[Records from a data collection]
──────

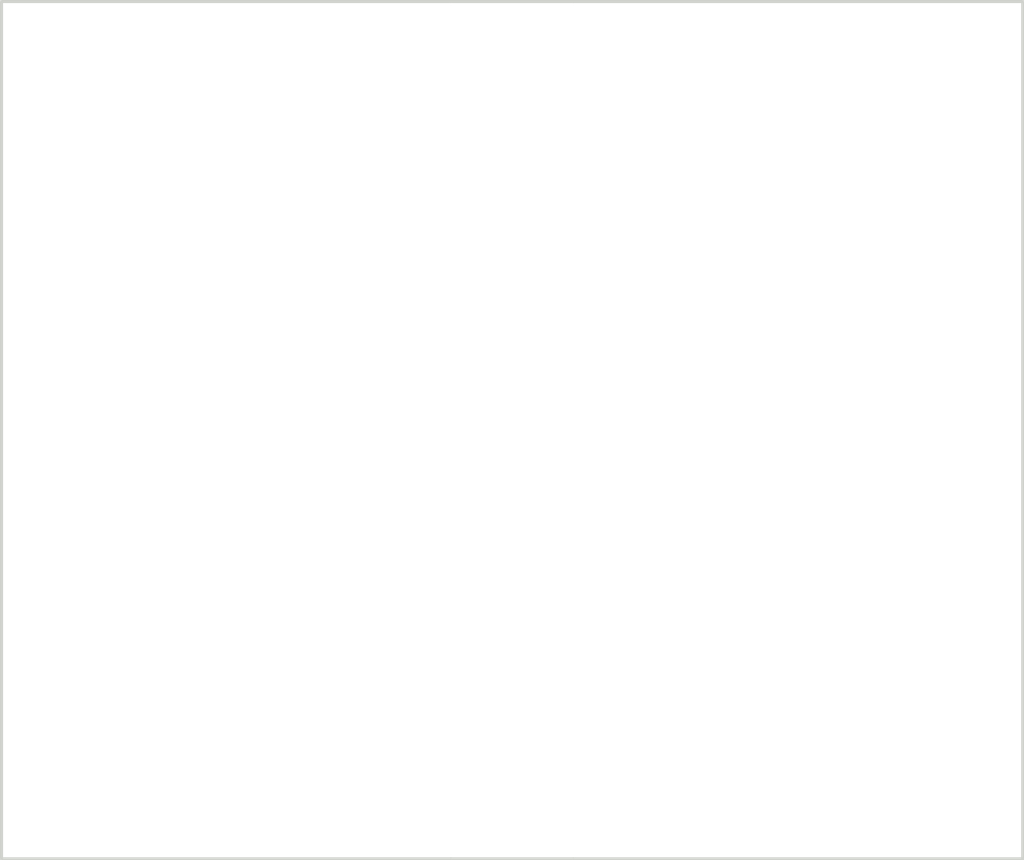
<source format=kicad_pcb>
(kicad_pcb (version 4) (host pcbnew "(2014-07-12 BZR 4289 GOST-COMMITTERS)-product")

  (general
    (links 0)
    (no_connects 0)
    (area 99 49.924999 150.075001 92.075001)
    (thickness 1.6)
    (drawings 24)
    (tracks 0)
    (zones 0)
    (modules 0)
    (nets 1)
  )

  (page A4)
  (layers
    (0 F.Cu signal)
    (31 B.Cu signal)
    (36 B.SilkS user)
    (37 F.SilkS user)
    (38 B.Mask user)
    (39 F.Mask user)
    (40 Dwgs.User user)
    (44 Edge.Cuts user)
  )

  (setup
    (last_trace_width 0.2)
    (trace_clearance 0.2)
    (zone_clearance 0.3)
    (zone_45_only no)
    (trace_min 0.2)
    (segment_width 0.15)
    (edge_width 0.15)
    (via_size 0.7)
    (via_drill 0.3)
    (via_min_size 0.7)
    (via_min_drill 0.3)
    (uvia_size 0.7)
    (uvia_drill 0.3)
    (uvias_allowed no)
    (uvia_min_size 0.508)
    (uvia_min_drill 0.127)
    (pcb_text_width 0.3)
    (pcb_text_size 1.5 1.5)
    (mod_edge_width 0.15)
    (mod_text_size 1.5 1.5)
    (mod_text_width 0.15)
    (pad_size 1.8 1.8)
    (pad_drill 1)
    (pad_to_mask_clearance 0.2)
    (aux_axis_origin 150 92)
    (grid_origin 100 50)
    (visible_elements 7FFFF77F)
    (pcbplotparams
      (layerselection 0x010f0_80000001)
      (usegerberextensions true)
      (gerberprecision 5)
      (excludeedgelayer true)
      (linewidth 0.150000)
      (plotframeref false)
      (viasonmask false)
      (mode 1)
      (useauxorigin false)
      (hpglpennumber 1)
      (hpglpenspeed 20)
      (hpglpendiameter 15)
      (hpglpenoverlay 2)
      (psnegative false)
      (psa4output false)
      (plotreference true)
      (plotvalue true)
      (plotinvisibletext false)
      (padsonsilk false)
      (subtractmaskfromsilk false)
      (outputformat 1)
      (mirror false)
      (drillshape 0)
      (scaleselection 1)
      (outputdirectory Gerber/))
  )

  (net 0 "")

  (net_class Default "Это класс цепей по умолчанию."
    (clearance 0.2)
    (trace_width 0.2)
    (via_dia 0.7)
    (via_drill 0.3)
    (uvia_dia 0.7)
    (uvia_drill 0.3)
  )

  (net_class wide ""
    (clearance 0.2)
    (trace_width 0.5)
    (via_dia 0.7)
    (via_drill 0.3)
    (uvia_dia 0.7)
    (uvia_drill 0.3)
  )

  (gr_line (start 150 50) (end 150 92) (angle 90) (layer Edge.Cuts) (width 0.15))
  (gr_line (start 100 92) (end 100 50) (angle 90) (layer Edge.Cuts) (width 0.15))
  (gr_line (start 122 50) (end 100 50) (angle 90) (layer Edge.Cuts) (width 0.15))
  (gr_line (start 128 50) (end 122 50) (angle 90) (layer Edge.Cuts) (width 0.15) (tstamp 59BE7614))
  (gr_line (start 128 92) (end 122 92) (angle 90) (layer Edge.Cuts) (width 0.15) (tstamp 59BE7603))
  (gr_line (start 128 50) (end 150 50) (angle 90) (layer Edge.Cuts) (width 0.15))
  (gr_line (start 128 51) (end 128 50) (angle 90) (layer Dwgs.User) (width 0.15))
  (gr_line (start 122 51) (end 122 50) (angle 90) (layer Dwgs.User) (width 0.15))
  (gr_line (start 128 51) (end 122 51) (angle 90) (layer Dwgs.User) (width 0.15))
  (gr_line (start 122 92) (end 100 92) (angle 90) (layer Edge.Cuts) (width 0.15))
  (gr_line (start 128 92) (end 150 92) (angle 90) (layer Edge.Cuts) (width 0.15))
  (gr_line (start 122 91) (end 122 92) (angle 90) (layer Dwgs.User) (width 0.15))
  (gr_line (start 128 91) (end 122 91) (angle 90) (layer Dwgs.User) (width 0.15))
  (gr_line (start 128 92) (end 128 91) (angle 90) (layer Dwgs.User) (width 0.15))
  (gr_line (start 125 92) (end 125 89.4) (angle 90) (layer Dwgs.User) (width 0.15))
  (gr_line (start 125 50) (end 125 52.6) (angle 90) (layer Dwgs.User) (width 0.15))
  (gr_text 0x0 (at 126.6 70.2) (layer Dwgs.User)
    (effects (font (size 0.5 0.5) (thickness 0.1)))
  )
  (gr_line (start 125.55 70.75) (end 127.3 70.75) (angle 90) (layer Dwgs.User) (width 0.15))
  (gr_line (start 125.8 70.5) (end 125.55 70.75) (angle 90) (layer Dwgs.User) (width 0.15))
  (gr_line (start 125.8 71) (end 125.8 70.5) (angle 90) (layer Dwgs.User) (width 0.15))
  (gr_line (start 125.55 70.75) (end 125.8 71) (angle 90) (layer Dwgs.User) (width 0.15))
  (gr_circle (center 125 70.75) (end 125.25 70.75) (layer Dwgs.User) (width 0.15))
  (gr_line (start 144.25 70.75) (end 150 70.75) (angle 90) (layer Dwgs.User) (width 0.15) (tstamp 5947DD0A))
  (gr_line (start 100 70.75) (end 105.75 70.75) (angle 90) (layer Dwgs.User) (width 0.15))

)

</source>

──────

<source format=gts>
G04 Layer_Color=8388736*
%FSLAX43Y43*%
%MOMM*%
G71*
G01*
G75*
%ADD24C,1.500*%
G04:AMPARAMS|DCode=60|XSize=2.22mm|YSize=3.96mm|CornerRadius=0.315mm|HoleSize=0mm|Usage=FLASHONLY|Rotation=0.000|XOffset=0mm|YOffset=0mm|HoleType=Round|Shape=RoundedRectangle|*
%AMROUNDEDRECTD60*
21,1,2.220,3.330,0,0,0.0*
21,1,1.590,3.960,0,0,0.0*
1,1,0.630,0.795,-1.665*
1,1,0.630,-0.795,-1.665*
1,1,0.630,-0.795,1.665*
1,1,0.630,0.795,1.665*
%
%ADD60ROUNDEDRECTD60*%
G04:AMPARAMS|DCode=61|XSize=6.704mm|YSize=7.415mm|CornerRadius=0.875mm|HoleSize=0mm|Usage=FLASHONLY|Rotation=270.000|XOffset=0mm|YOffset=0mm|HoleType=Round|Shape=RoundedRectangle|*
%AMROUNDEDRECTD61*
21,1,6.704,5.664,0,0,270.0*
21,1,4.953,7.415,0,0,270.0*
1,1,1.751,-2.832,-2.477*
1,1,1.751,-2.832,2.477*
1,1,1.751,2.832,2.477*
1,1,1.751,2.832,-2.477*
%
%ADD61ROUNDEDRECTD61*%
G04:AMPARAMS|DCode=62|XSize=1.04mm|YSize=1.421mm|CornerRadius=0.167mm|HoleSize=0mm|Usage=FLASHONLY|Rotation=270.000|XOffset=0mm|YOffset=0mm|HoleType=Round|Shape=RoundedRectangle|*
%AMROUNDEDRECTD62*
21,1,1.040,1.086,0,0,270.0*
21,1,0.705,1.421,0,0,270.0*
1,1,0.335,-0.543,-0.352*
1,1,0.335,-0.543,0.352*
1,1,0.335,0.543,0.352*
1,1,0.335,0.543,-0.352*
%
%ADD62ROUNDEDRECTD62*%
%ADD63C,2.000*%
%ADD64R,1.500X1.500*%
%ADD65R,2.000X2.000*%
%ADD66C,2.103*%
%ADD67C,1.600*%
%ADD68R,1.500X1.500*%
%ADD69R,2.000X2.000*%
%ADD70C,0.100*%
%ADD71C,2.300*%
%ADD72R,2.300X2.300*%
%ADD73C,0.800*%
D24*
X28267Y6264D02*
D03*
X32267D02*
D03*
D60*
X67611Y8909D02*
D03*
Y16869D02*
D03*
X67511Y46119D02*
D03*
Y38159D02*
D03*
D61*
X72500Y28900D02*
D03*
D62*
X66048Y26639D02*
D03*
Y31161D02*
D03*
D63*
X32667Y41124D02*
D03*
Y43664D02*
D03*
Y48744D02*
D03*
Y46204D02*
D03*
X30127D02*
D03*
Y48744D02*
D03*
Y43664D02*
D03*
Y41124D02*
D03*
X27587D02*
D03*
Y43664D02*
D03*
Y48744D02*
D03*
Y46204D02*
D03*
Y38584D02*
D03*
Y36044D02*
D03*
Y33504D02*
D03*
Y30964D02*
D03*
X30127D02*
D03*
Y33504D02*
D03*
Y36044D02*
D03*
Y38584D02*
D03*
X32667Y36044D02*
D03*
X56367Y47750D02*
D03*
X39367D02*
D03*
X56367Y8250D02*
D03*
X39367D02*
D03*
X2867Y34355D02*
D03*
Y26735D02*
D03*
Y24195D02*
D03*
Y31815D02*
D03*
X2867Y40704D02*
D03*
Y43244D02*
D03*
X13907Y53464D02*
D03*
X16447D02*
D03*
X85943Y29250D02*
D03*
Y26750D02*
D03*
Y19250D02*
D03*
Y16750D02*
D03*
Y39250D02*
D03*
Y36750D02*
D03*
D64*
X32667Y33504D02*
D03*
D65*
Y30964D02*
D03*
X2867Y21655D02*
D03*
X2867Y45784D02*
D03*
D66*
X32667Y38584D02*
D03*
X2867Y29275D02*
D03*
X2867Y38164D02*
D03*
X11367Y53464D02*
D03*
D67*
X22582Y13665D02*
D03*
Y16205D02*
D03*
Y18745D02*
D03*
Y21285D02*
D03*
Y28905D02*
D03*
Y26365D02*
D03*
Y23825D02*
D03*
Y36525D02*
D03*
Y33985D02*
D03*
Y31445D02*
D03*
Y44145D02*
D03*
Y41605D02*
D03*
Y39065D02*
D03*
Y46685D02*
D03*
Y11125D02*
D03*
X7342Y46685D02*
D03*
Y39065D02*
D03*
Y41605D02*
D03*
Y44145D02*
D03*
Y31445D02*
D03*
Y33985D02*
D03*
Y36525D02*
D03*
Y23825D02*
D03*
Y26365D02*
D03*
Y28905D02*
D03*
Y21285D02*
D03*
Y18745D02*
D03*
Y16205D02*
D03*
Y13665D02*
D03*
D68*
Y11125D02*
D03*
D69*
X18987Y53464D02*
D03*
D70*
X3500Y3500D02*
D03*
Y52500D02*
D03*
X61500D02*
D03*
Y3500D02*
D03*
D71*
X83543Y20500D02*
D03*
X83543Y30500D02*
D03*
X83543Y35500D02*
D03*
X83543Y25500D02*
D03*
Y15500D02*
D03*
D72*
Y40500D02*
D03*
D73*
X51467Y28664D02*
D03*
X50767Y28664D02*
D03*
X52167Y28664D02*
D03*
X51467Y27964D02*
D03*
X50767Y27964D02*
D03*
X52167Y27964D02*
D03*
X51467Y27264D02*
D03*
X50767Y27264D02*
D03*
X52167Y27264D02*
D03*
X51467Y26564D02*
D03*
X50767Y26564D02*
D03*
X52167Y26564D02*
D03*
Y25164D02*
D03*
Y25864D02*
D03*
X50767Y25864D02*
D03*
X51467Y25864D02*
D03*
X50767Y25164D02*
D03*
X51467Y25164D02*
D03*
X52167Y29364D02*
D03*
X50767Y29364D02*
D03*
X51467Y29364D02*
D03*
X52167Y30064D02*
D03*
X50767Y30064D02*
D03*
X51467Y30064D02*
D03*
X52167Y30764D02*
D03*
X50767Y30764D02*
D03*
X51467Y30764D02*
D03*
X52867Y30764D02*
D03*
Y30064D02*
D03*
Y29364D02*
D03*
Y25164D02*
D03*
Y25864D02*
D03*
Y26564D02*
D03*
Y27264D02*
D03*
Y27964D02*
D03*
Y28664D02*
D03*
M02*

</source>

──────

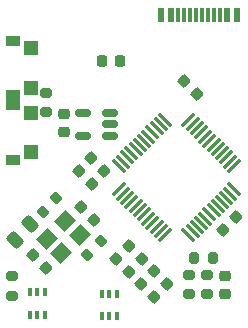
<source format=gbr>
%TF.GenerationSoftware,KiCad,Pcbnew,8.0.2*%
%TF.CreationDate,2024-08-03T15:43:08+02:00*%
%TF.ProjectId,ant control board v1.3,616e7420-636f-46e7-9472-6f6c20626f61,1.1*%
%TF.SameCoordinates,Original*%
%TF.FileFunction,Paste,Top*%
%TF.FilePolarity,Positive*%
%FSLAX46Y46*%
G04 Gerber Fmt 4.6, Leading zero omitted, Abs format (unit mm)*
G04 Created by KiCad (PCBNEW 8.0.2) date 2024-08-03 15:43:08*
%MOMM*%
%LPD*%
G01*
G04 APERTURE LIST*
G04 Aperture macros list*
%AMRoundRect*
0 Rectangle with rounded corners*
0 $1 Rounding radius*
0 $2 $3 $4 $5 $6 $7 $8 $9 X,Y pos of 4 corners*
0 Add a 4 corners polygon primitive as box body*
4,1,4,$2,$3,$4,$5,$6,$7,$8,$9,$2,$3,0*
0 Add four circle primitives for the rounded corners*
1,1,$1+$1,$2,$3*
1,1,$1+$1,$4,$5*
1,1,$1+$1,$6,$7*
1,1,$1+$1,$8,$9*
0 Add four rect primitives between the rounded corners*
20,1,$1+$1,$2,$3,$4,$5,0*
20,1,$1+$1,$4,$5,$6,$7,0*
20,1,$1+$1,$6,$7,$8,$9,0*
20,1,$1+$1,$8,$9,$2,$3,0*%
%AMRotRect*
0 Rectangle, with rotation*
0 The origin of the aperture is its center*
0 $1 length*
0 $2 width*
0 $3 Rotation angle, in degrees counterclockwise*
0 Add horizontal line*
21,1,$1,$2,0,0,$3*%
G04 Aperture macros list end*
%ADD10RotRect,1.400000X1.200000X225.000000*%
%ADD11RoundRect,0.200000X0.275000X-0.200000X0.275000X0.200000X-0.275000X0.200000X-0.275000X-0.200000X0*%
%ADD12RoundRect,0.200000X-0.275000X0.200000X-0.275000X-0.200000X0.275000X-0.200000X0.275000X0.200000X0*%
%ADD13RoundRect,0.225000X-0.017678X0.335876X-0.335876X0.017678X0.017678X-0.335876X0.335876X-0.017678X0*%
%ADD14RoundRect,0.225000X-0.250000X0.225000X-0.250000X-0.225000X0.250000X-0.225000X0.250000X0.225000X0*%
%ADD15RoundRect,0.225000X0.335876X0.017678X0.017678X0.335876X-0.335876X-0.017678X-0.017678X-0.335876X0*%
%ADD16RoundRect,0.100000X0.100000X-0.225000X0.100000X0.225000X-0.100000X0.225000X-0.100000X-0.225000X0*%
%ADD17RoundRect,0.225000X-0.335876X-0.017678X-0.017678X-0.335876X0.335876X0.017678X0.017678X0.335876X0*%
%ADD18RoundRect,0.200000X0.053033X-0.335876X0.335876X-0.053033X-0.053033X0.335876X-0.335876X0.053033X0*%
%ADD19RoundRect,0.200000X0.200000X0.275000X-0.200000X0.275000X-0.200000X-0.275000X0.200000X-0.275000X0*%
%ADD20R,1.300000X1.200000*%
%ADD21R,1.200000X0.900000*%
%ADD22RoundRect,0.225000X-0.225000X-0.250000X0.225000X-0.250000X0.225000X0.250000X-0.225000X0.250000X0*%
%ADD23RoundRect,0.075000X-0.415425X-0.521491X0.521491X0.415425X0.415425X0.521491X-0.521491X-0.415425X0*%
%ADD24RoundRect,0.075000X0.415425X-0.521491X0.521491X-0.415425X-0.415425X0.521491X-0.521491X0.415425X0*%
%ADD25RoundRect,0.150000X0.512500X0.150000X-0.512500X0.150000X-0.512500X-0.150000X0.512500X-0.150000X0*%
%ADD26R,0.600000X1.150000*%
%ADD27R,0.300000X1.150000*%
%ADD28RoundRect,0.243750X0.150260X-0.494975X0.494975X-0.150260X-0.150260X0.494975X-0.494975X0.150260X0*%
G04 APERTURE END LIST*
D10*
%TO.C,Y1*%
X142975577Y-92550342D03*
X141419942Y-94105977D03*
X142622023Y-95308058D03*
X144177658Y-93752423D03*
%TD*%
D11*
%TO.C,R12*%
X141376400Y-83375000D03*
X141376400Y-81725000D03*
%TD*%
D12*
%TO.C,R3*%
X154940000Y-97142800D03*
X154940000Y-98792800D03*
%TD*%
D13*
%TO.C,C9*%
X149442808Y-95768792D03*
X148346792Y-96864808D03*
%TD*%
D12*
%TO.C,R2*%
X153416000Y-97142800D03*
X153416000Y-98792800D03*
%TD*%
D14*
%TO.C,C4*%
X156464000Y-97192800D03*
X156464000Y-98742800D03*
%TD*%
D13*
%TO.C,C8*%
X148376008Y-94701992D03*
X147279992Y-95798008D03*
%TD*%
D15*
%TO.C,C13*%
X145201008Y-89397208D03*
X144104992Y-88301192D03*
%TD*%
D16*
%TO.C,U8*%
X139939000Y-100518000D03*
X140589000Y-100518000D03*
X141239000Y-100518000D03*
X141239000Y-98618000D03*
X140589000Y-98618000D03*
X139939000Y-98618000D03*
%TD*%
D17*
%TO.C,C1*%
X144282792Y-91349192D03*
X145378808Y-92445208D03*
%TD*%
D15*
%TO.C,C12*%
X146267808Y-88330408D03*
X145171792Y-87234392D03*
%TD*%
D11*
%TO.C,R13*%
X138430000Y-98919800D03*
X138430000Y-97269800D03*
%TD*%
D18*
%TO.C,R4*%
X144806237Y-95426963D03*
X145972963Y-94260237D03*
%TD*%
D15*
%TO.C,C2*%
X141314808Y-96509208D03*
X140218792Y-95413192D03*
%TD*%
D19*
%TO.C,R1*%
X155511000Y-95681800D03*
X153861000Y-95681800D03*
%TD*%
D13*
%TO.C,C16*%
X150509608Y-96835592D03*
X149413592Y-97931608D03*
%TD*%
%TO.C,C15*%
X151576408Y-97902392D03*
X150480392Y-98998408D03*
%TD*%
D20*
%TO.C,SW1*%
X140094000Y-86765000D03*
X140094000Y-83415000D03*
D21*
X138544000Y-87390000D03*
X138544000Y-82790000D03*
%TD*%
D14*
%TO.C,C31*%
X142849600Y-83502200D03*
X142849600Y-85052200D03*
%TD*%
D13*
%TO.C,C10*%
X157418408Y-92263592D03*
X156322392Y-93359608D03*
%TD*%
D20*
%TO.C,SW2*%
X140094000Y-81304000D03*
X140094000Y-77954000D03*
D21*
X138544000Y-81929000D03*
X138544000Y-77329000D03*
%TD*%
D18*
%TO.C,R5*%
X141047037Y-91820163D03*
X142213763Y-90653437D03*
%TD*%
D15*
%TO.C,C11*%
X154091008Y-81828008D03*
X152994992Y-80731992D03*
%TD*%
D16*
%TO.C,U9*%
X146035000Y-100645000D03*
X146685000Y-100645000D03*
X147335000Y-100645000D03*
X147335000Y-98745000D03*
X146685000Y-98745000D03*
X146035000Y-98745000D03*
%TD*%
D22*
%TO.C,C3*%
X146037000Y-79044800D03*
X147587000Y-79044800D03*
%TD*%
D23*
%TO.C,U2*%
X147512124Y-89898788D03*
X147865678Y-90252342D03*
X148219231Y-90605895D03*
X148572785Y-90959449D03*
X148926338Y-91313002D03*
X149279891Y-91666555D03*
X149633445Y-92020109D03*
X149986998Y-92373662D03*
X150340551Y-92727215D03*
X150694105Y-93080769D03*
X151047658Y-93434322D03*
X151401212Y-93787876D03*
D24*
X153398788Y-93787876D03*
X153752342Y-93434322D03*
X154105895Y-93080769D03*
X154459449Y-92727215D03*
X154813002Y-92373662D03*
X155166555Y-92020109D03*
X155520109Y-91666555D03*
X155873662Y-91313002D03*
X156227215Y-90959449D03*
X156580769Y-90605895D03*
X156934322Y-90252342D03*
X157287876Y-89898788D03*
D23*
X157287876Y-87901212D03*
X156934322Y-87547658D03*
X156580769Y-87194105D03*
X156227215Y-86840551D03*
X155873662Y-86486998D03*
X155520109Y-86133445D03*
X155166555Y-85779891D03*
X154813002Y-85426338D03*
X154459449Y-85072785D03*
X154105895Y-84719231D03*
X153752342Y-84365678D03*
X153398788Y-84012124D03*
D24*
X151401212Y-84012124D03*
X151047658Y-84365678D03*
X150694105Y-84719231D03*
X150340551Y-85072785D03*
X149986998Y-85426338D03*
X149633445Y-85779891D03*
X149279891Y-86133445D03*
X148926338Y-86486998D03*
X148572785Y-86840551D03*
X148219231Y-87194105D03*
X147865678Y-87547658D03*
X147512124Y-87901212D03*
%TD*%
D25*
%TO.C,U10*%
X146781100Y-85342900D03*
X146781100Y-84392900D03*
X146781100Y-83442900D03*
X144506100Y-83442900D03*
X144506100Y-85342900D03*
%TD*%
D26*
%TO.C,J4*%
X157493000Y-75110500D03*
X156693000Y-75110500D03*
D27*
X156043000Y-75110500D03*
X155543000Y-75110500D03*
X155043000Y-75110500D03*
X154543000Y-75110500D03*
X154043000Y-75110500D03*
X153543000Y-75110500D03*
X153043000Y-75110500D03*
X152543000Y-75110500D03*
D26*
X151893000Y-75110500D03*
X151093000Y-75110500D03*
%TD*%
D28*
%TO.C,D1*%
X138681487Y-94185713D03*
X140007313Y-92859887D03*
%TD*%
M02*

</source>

──────

> [To do] Starting at the line that contains "<source format=kicad_pcb>" and stopping after the line that contains "(pcb_text_size 1.5 1.5)", write out every line exactly as it appears above, and no other line.

> [Task output]
<source format=kicad_pcb>
(kicad_pcb (version 4) (host pcbnew "(2014-07-12 BZR 4289 GOST-COMMITTERS)-product")

  (general
    (links 0)
    (no_connects 0)
    (area 99 49.924999 150.075001 92.075001)
    (thickness 1.6)
    (drawings 24)
    (tracks 0)
    (zones 0)
    (modules 0)
    (nets 1)
  )

  (page A4)
  (layers
    (0 F.Cu signal)
    (31 B.Cu signal)
    (36 B.SilkS user)
    (37 F.SilkS user)
    (38 B.Mask user)
    (39 F.Mask user)
    (40 Dwgs.User user)
    (44 Edge.Cuts user)
  )

  (setup
    (last_trace_width 0.2)
    (trace_clearance 0.2)
    (zone_clearance 0.3)
    (zone_45_only no)
    (trace_min 0.2)
    (segment_width 0.15)
    (edge_width 0.15)
    (via_size 0.7)
    (via_drill 0.3)
    (via_min_size 0.7)
    (via_min_drill 0.3)
    (uvia_size 0.7)
    (uvia_drill 0.3)
    (uvias_allowed no)
    (uvia_min_size 0.508)
    (uvia_min_drill 0.127)
    (pcb_text_width 0.3)
    (pcb_text_size 1.5 1.5)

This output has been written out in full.